MTP-D: Self-Distillation Boosts Multi-Token Prediction, Achieving 220% Inference Acceleration

MTP-D uses self-distillation to increase the acceptance rate of multi-token prediction heads by 7.5%, and its looped extension strategy achieves 220.4% inference acceleration compared to single-head MTP, providing new ideas for optimizing LLM inference efficiency.

多token预测自蒸馏推理加速大语言模型推理效率
Published 2026-03-25 12:00Recent activity 2026-03-27 13:22Estimated read 2 min
MTP-D: Self-Distillation Boosts Multi-Token Prediction, Achieving 220% Inference Acceleration
1

Section 01

Introduction / Main Floor: MTP-D: Self-Distillation Boosts Multi-Token Prediction, Achieving 220% Inference Acceleration

MTP-D uses self-distillation to increase the acceptance rate of multi-token prediction heads by 7.5%, and its looped extension strategy achieves 220.4% inference acceleration compared to single-head MTP, providing new ideas for optimizing LLM inference efficiency.

2

Section 02

Background and Challenges

As the scale of large language models expands, inference efficiency has become a key bottleneck.

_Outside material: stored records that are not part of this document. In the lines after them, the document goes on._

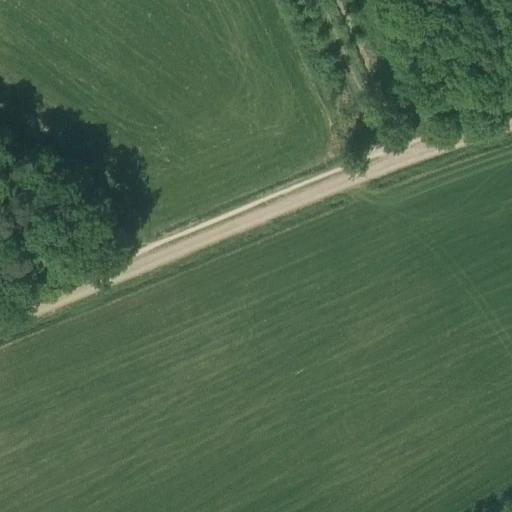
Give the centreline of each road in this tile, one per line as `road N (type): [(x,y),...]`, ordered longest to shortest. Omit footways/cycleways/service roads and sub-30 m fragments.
road 1 (track): [(386,165),(0,323)]
road 2 (track): [(511,124),(386,165)]
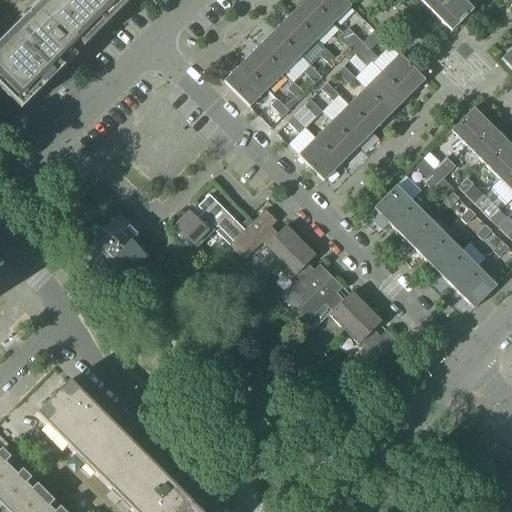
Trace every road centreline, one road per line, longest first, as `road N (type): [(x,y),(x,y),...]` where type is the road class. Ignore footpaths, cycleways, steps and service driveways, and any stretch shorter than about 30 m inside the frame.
road 1 (residential): [(466,359),(151,43)]
road 2 (residential): [(236,511),(57,332)]
road 3 (residential): [(313,511),(466,359)]
road 4 (residential): [(60,127),(151,43)]
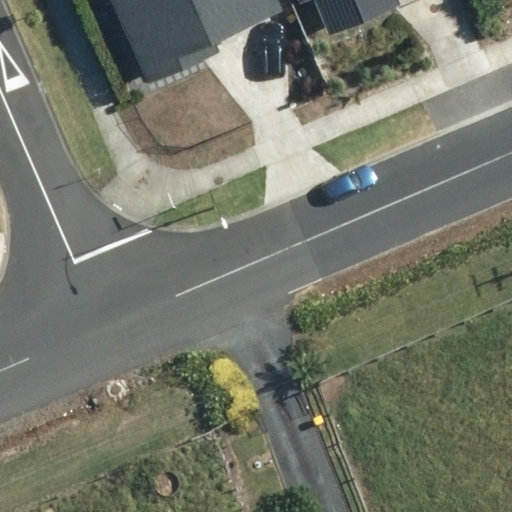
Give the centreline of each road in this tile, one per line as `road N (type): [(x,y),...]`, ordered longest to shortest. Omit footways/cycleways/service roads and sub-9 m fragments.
road 1 (tertiary): [(511,151),(102,325)]
road 2 (residential): [(0,87),(102,325)]
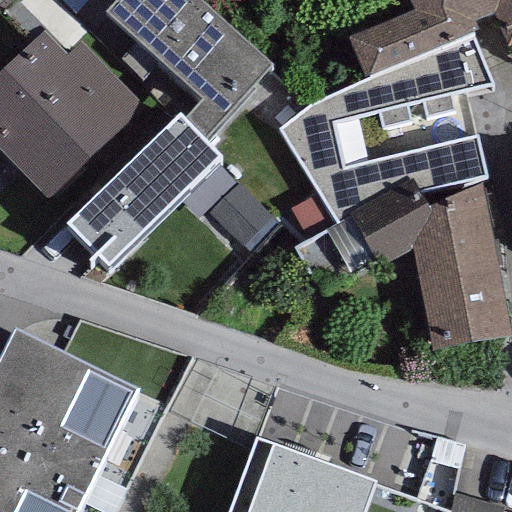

Multi-token prediction (MTP) accelerates inference by predicting multiple future tokens in parallel, but it faces two major challenges:

  1. Limited acceptance rate of MTP heads
  2. Difficulty in joint training of multiple MTP heads
3

Section 03

MTP-D: Self-Distillation Solution

Core Innovation: A simple and efficient self-distillation method

  • Minimal additional training cost
  • 7.5% increase in MTP head acceptance rate
  • Maximally preserves main head performance
4

Section 04

Looped Extension Strategy

Introduce the looped extension strategy:

  • Economically and efficiently expand MTP heads
  • Achieve 220.4% inference acceleration compared to single-head MTP
5

Section 05

Experimental Validation

Systematic exploration on seven benchmark tests:

  • Key insights into distillation strategies
  • Scalability potential of MTP
6

Section 06

Practical Value

This work effectively improves the performance and inference efficiency of MTP heads, promoting the practical application of MTP in LLMs.